[Passage provided]:
····················

# Why do the Japanese get all the wacky cool shaped guitars???



## Daemoniac (Jan 8, 2009)

I totally want to order all of them, theyre so awesome, in that strange, possibly really hard to play kind of way. Interesting shapes though, to say the least.












EDIT: And that second one has fucking awesome fret access.

Also, sorry mods, this should be in the standard guitars section


----------



## stuh84 (Jan 8, 2009)

Because our male guitarists dont look like this











Yes, male


----------



## twiztedchild (Jan 8, 2009)

^


and also because they can goto ESP Office and tell them they want that shape


----------



## Daemoniac (Jan 8, 2009)




----------



## sakeido (Jan 8, 2009)

stuh84 said:


> Because our male guitarists dont look like this
> 
> 
> 
> ...



MANA 
So fucked up! I had a buddy in high school who was big into Visual Kei and had crazy dir en grey hair and owned a bunch of Malice Mizer CDs and everything


----------



## Daemoniac (Jan 8, 2009)

Id buy one...


----------



## stuh84 (Jan 8, 2009)

Malice Mizer and Moi Dix Mois own, also Versailles (the second picture is Hizaki from them) are worth a listen too 

But yeah, that is why


----------



## twiztedchild (Jan 8, 2009)

I like MAXIUM THE HORMONE <--that is how the have there name  and Dir En Grey


----------



## Daemoniac (Jan 8, 2009)

I want to buy that first guitar... its so fucking rad... 
It looks so much like a violin...


----------



## Dead but Dreaming (Jan 8, 2009)

ESP has a fuckton of guitars they don't sell here, I wish they would make them available too! I love the designs.

Last time I checked the Japanese website they had a whole bunch of Strat-style ESP's as well.


----------



## Dusty201087 (Jan 8, 2009)

You can actually get those if you go to a licensed ESP Dealer (check the ESP website).

But expect to wait 3-4 months and pay a lot of cash lol.


----------



## Daemoniac (Jan 8, 2009)

Dusty201087 said:


> and pay a lot of cash lol.


----------



## Dusty201087 (Jan 8, 2009)

Demoniac said:


>



Haha well not custom cash, but to illustrate the difference the Eclipse-I FT is roughly about $1,800 from a dealer + wait time. So it's not like 4-5k or something


----------



## Daemoniac (Jan 8, 2009)

oh. Well thats ok. Or it would be if i were in the US, so turn that 1,800 into something like $4000AUD and you're probably close


----------



## D-EJ915 (Jan 8, 2009)

····················

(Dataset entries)
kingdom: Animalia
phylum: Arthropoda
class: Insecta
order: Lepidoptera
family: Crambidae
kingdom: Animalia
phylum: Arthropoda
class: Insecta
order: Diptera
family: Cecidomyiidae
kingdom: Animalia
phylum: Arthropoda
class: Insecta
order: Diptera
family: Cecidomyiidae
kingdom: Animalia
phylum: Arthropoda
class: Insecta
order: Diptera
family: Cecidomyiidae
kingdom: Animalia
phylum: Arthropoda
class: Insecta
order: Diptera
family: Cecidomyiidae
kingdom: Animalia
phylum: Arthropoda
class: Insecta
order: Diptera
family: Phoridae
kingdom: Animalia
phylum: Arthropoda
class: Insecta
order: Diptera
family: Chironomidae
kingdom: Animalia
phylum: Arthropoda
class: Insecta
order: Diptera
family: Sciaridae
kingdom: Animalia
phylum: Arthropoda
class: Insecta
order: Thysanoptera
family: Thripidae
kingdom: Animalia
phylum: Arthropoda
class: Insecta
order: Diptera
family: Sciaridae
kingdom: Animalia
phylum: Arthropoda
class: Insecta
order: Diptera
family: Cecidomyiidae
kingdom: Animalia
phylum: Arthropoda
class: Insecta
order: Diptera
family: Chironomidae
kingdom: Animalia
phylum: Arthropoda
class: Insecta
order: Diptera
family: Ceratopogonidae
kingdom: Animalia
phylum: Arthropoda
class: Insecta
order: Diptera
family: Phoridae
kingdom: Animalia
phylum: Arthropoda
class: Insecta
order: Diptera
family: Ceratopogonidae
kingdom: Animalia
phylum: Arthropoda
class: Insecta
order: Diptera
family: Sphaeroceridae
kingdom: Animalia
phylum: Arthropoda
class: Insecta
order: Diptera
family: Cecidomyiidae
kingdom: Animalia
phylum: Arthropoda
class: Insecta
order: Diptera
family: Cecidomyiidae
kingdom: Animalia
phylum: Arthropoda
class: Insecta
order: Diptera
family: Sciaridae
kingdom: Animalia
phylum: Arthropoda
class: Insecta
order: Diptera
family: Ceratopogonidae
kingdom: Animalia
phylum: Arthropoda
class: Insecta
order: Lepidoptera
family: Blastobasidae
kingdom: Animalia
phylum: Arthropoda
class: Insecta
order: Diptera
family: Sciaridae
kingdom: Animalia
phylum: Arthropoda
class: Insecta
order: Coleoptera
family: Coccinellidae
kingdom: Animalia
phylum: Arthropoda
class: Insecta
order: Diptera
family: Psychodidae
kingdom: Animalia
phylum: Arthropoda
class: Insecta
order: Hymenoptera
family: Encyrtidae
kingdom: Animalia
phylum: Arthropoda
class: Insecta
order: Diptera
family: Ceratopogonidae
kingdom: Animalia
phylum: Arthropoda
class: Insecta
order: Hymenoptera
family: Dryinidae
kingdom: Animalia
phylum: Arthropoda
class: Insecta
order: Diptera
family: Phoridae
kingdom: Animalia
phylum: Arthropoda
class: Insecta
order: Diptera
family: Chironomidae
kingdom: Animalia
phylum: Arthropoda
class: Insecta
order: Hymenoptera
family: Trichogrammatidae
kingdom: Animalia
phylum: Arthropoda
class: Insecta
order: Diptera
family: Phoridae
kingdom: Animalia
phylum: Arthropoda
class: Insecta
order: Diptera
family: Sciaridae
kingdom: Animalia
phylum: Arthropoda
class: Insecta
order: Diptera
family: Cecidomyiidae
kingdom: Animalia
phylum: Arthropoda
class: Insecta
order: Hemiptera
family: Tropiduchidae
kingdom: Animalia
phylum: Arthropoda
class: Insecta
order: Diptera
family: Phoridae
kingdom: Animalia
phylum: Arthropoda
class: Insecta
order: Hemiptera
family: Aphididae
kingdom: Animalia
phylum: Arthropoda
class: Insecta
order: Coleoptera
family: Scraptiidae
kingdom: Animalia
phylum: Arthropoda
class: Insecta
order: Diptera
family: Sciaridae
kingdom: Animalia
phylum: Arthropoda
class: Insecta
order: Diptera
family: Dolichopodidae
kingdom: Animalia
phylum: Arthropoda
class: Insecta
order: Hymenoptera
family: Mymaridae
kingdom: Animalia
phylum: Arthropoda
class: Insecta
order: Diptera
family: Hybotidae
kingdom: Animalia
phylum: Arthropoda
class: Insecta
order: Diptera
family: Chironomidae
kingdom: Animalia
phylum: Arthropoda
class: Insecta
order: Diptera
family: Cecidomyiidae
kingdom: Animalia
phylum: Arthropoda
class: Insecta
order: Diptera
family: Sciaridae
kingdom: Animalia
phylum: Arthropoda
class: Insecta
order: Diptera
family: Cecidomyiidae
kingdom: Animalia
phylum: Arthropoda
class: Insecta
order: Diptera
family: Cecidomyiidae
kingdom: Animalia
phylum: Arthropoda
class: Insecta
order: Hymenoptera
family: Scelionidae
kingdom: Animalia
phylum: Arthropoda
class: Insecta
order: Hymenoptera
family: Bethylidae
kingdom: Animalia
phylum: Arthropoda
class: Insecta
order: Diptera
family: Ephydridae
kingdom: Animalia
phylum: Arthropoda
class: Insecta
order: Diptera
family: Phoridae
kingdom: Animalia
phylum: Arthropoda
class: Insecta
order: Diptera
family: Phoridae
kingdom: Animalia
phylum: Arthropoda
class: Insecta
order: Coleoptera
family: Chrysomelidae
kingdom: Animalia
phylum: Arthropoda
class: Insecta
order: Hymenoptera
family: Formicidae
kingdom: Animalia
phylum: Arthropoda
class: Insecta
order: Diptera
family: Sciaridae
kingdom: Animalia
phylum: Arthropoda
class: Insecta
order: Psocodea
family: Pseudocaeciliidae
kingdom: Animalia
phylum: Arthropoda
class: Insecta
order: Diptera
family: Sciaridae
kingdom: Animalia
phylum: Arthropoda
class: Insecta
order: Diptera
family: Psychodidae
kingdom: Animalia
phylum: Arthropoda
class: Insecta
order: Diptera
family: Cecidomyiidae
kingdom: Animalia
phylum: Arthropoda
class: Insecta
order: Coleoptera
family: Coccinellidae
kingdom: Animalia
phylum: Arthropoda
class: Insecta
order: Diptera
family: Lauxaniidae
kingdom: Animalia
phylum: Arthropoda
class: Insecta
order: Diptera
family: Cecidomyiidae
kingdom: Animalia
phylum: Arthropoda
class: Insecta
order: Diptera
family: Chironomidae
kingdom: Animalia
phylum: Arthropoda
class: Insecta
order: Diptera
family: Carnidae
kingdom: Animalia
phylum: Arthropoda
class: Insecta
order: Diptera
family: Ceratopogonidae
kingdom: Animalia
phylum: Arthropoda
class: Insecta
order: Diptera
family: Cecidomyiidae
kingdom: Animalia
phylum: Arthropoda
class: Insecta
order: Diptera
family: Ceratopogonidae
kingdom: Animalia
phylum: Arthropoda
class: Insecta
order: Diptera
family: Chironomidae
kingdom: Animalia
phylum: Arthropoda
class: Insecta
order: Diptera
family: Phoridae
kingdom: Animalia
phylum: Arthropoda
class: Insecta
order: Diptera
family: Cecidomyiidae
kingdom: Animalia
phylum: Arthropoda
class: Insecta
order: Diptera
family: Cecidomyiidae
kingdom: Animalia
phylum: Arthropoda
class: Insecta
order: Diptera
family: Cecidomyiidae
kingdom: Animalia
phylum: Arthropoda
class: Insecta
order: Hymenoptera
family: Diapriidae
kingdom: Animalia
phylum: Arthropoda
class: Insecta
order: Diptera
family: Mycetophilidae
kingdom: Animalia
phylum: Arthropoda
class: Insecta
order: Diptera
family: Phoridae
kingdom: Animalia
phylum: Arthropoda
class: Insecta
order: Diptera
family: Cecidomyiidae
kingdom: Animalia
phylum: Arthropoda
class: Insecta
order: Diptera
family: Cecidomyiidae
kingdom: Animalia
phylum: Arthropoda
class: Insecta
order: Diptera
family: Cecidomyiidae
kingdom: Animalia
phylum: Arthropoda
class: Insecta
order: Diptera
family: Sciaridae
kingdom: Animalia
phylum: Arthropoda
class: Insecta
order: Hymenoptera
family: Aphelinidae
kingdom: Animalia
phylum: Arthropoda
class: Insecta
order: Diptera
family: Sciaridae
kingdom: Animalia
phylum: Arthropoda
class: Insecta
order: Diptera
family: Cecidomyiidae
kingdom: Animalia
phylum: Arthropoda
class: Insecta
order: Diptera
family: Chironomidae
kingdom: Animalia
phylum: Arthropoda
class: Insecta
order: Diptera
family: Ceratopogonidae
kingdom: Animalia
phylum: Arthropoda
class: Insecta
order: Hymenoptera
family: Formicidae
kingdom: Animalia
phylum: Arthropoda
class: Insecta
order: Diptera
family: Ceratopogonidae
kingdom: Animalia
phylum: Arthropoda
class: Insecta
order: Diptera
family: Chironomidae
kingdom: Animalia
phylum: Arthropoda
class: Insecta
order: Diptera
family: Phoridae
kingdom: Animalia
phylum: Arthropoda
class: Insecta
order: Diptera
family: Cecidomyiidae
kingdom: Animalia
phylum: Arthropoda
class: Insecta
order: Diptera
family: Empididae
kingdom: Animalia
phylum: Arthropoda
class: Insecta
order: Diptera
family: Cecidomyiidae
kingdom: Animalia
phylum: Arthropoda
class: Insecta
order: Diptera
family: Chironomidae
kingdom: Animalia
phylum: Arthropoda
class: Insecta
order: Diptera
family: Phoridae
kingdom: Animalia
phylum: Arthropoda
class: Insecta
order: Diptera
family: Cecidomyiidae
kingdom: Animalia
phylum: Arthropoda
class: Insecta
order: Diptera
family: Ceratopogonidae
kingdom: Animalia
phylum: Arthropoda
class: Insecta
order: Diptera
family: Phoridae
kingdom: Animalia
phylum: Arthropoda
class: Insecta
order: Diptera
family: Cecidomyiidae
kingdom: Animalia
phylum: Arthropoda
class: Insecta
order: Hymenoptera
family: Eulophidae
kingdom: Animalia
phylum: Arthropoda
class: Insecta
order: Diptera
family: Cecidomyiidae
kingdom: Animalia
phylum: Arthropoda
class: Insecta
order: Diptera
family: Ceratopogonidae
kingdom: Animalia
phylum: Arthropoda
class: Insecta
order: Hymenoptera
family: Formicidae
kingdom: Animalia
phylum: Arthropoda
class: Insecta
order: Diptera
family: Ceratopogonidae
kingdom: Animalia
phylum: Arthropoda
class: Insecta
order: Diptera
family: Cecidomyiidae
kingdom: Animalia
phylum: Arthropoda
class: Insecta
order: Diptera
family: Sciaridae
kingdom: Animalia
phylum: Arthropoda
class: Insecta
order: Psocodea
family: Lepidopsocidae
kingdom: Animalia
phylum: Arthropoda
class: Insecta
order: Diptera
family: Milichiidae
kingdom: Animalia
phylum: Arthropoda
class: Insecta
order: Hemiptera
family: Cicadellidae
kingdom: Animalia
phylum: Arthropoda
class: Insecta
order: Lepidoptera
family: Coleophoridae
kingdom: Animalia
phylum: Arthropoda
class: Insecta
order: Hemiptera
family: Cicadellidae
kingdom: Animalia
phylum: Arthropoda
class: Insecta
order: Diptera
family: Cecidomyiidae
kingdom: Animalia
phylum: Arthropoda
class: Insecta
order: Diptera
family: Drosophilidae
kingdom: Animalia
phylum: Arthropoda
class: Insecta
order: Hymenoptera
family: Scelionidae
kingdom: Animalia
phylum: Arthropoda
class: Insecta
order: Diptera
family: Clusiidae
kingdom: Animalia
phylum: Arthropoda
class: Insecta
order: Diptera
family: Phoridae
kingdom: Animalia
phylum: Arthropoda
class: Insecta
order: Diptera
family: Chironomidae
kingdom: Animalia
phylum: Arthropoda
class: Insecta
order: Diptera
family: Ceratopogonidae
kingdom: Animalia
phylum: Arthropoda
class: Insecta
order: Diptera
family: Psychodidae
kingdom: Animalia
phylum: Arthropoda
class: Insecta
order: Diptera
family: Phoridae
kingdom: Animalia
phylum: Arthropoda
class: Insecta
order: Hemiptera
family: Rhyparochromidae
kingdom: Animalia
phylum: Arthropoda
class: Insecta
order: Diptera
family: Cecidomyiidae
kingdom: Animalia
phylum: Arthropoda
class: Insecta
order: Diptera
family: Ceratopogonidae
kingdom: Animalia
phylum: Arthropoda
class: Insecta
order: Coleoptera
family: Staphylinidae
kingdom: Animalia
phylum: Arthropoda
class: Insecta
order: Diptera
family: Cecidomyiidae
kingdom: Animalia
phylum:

····················

[Problems to solve]:
• a. In the guitar thread, why does Daemoniac say the dealer price would be fine only if he were in the US? Answer in one to three sentences.
• b. Say whether each statement agrees with the guitar thread, answering yes or no and quoting the deciding words: (i) Dusty201087 says these guitars can be obtained through a licensed ESP dealer. (ii) The Eclipse-I FT costs around $4,000 from a dealer. (iii) Dead but Dreaming saw Strat-style ESPs on the Japanese website.
• c. Carry on the guitar thread from the point where it stops.
The rows are separate material and have no connection to the guitar thread.

[Answer set]:
• a. He is not in the US. Converted into Australian currency, the roughly $1,800 price would become something like $4000AUD.

• b.
(i) Yes: "You can actually get those if you go to a licensed ESP Dealer (check the ESP website)."
(ii) No: "the Eclipse-I FT is roughly about $1,800 from a dealer + wait time"
(iii) Yes: "Last time I checked the Japanese website they had a whole bunch of Strat-style ESP's as well."

• c.
Hizaki is HOTTTTT


anyway, ESP USA says that nobody in the US wants cool guitars.


----------



## vampiregenocide (Jan 8, 2009)

Demoniac said:


>




 Do want! They are so beautyful!


----------



## CaptainD00M (Jan 8, 2009)

I knew the first one was a dude... but the second one i wouldnt have guessed had it not been mentioned.

Man... and people thought the New York Dolls were strange.


----------



## hypermagic (Jan 8, 2009)

I gas for a sugizo cloud guitar like everyday.


----------



## Elysian (Jan 8, 2009)

i haven't seen any cool shapes in this thread, whats up?


----------



## Daemoniac (Jan 8, 2009)

Im seriously GASing for that first one...


----------



## winterlover (Jan 8, 2009)

bastards...
i want a random star ESP sooooo bad



Elysian said:


> i haven't seen any cool shapes in this thread, whats up?



the red one is cool but that white one is the ghey


----------



## Koshchei (Jan 8, 2009)

The white one with "Young Girl" inlaid in the fingerboard is creepy. The Pedocaster.


----------



## Sepultorture (Jan 8, 2009)

yeah it is creepy seing the Versaille guitarist speak wearing all that, total medium low man voice, ohwell.

and what about Poison, from the neck up most time they looked like chicks in their heyday


----------



## Daemoniac (Jan 8, 2009)

Koshchei said:


> The white one with "Young Girl" inlaid in the fingerboard is creepy. The Pedocaster.





I want a signature guitar: The Demoniac Signature Pedocaster.


----------



## D-EJ915 (Jan 8, 2009)

for the record Mana has his own gothic/lolita clothing lines. The inlay is more along the lines of 'fair maiden' or innocent than pedocaster


----------



## lefty robb (Jan 8, 2009)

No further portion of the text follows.